Even when I was 100 pounds, I still saw a stomach I wanted to change. It wasn’t toned enough, small enough, or flat enough, in my eyes. To everyone else, my frame had gotten frighteningly small, and my face was suffering, its features looking too big for it now. I didn’t see what everyone else saw; I could only see what I wanted to change.
Actress Portia de Rossi discusses something similar in her memoir, Unbearable Lightness. She writes that no matter how thin she got, her thighs still looked huge to her. It’s a cruel joke that our mind and not our body plays on us when we turn to disordered habits around food, fitness, and weight.
You’re focusing on the wrong thing if you’re drastically trying to change and manipulate your body. Until you heal your relationship with yourself on the inside, you’ll never enjoy what you look like on the outside, no matter how skinny or muscular you are. All the dieting and working out in the world won’t matter. It’ll be time wasted that you could be using for other things that feed your soul: self-care, hobbies, volunteering, and/or time with family and friends.
“Not everybody likes you; you’re not tequila.” And even then…
You might have seen some version of that quote as a meme on social media, but it’s more than just a funny quip. Think about it. Take something you believe to be universally loved. Wine. Chocolate. Puppy dogs. There’s undoubtedly someone who isn’t into it. In fact, probably a lot of people are not into it.
The same goes for bodies. Think of someone who, to you, has the perfect body. There are undoubtedly plenty of people who would disagree; some like curvy bodies, some like big butts, small butts, long legs, etc. That body you’re killing yourself (and your sex drive) for isn’t even the perfect body because perfection is relative. It’s different for everybody (pun intended).
Not convinced? Think about flowers. Roses, sunflowers, and lilacs are drastically different in shape, color, size, and texture, but do we see one as inferior to the other because of any of those attributes?

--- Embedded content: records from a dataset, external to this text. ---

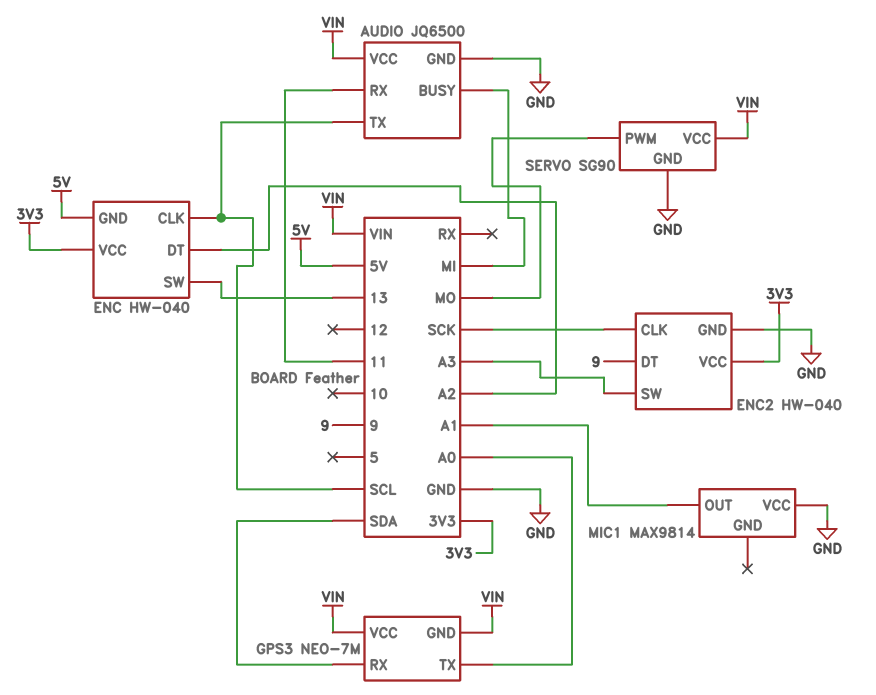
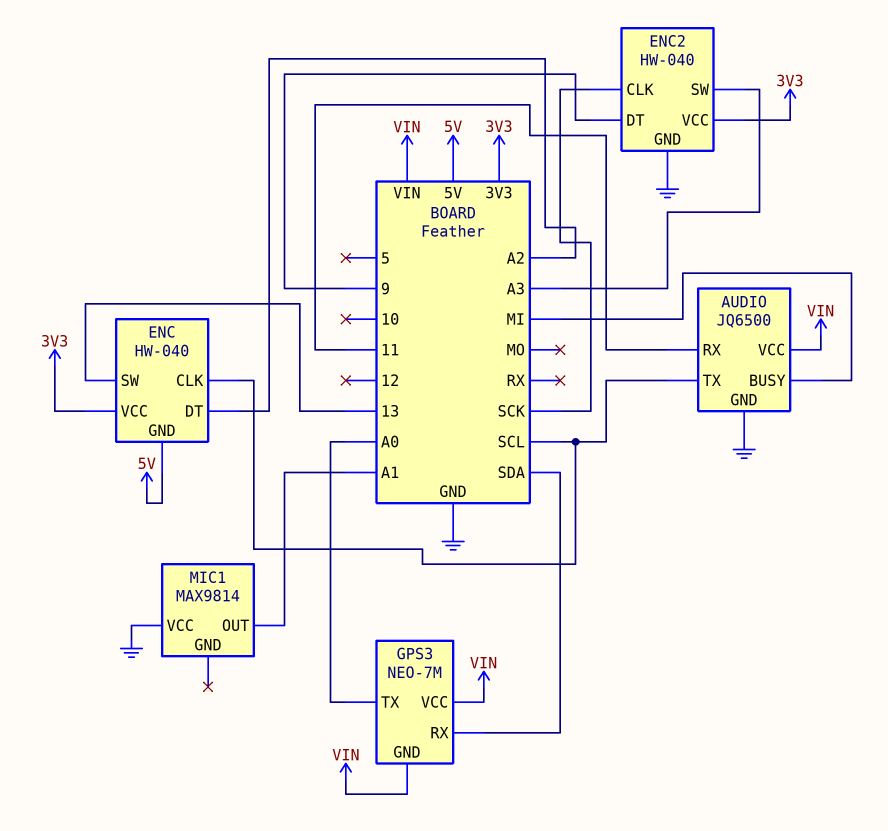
SERVO: SG90 -> none
SERVO pin GND: GND -> none
SERVO pin PWM: MO -> none
SERVO pin VCC: VIN -> none

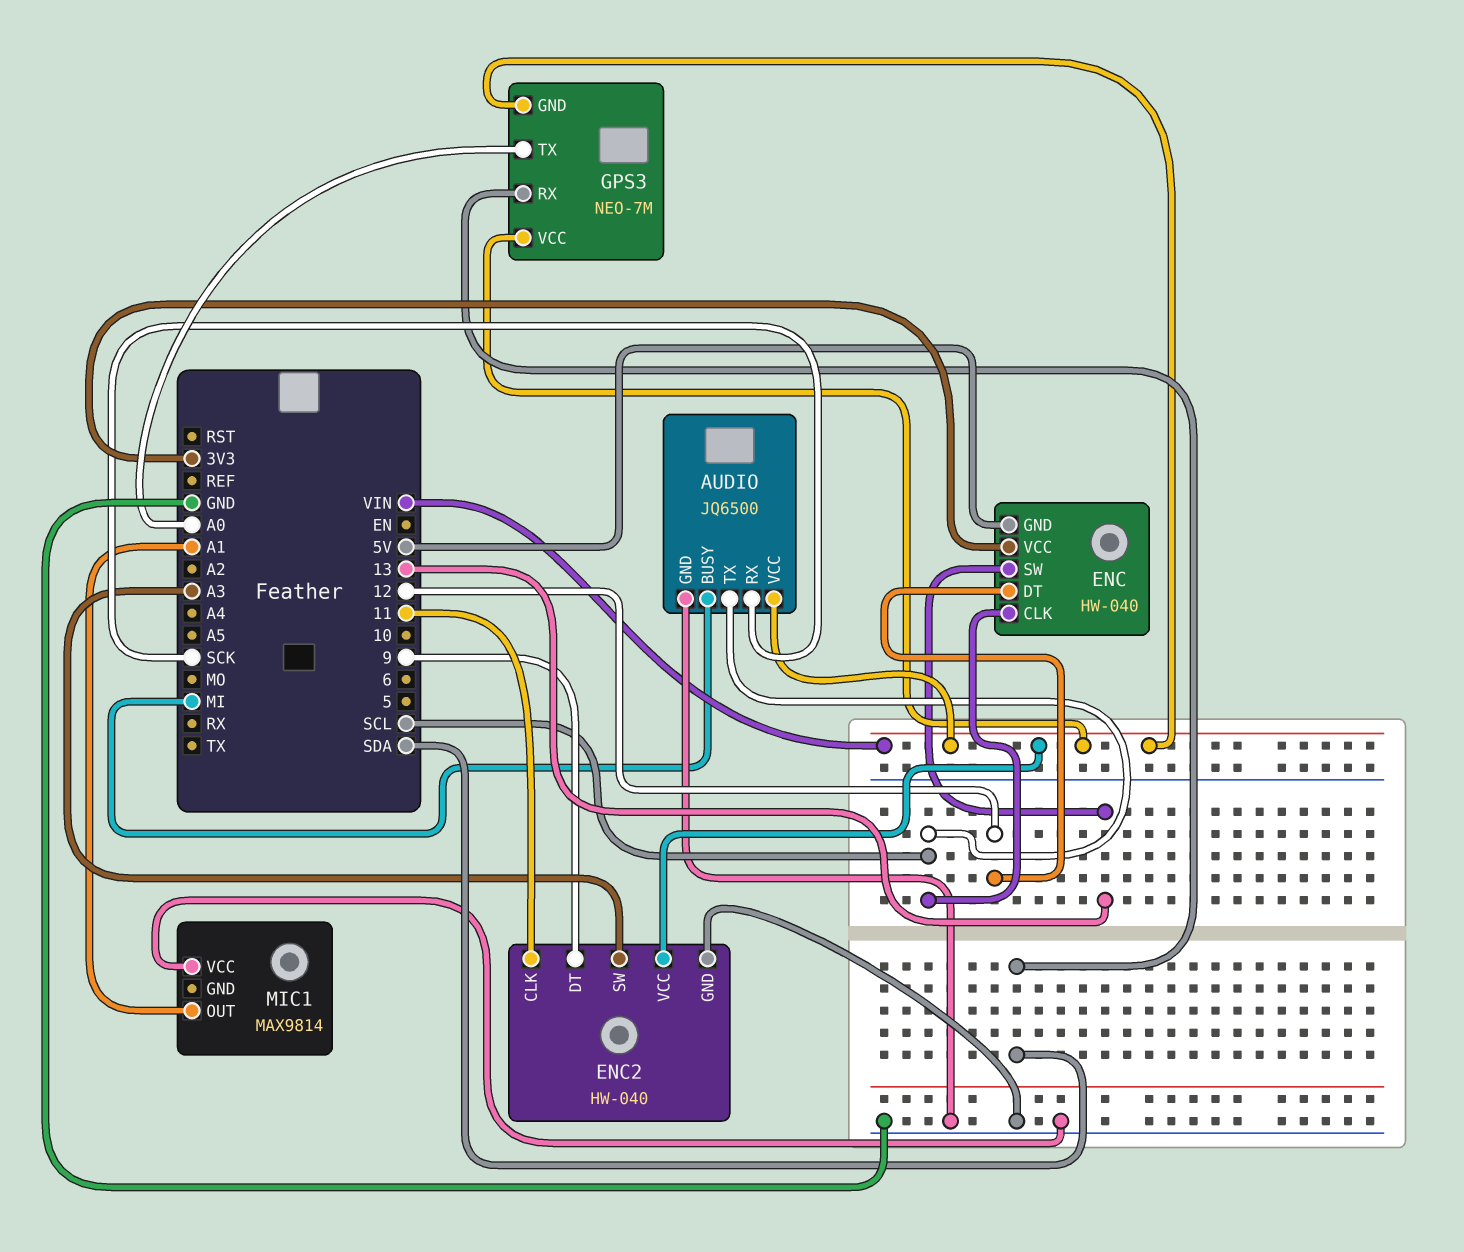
AUDIO pin RX: 11 -> SCK
ENC pin DT: A2 -> 12
ENC2 pin CLK: SCK -> 11
ENC2 pin VCC: 3V3 -> VIN

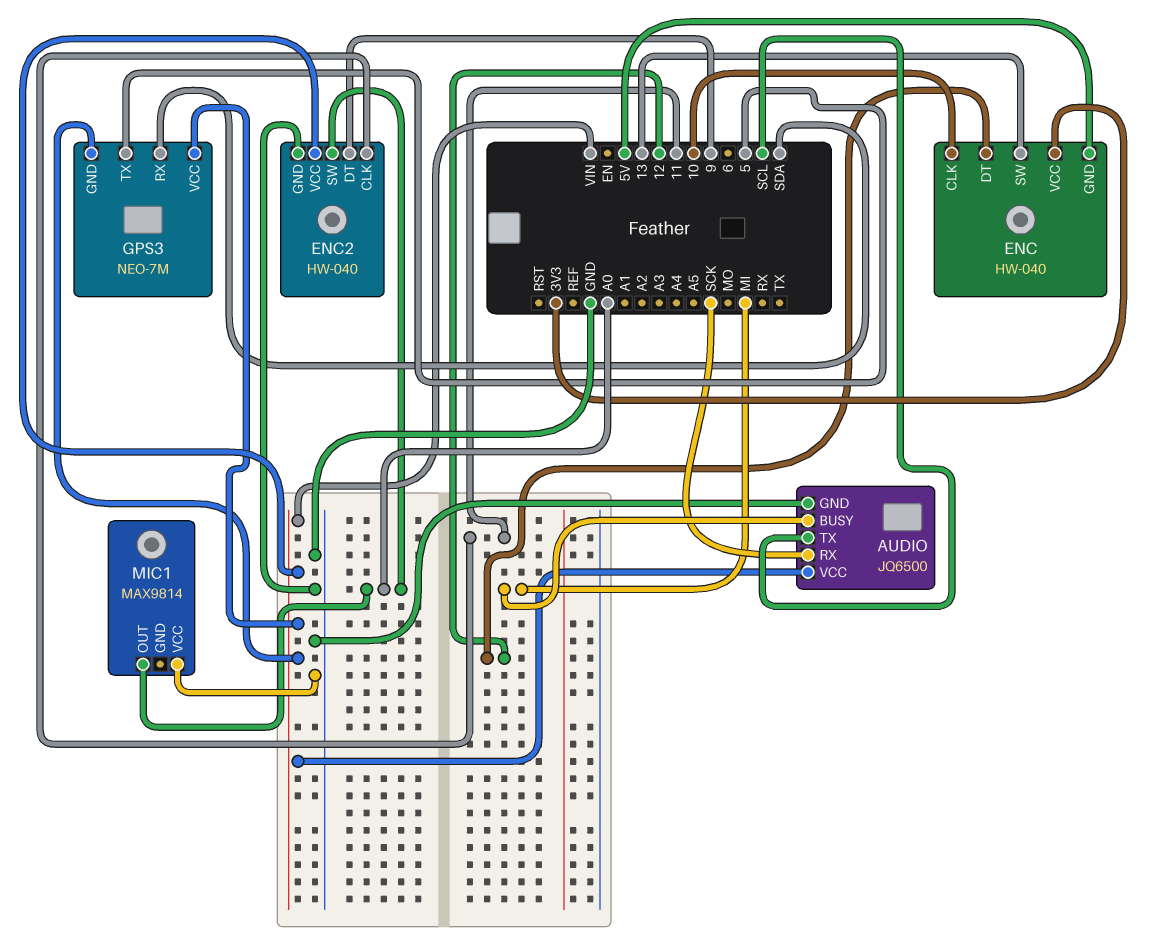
ENC pin CLK: SCL -> 10
ENC2 pin SW: A3 -> A0
GPS3 pin TX: A0 -> 5
MIC1 pin OUT: A1 -> A0

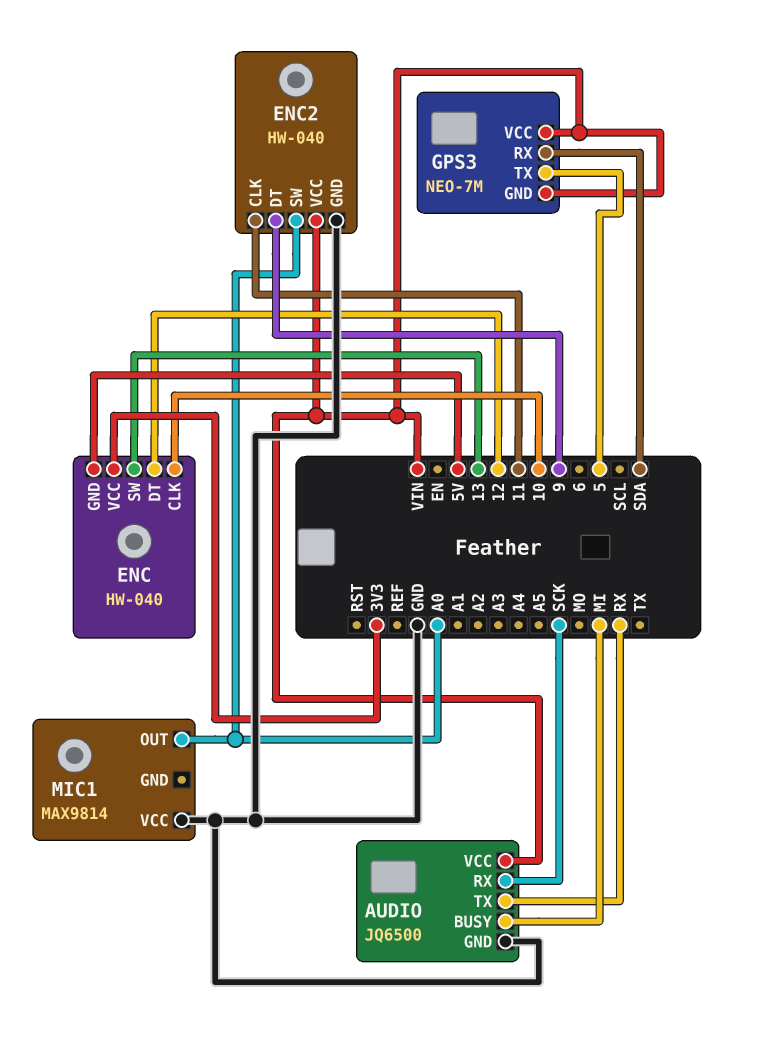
AUDIO pin TX: SCL -> RX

Our bodies are simply the vehicles we use so we can kick ass in the things that matter: our family lives, our social circle, our work, our communities. They were made to be enjoyed and shared with others we want to invite in sexually. They weren’t made to criticize, scrutinize, and manipulate into just one version of perfection.
Your body has already reached a version of perfection—because it is uniquely yours.
*Names have been changed to protect client confidentiality.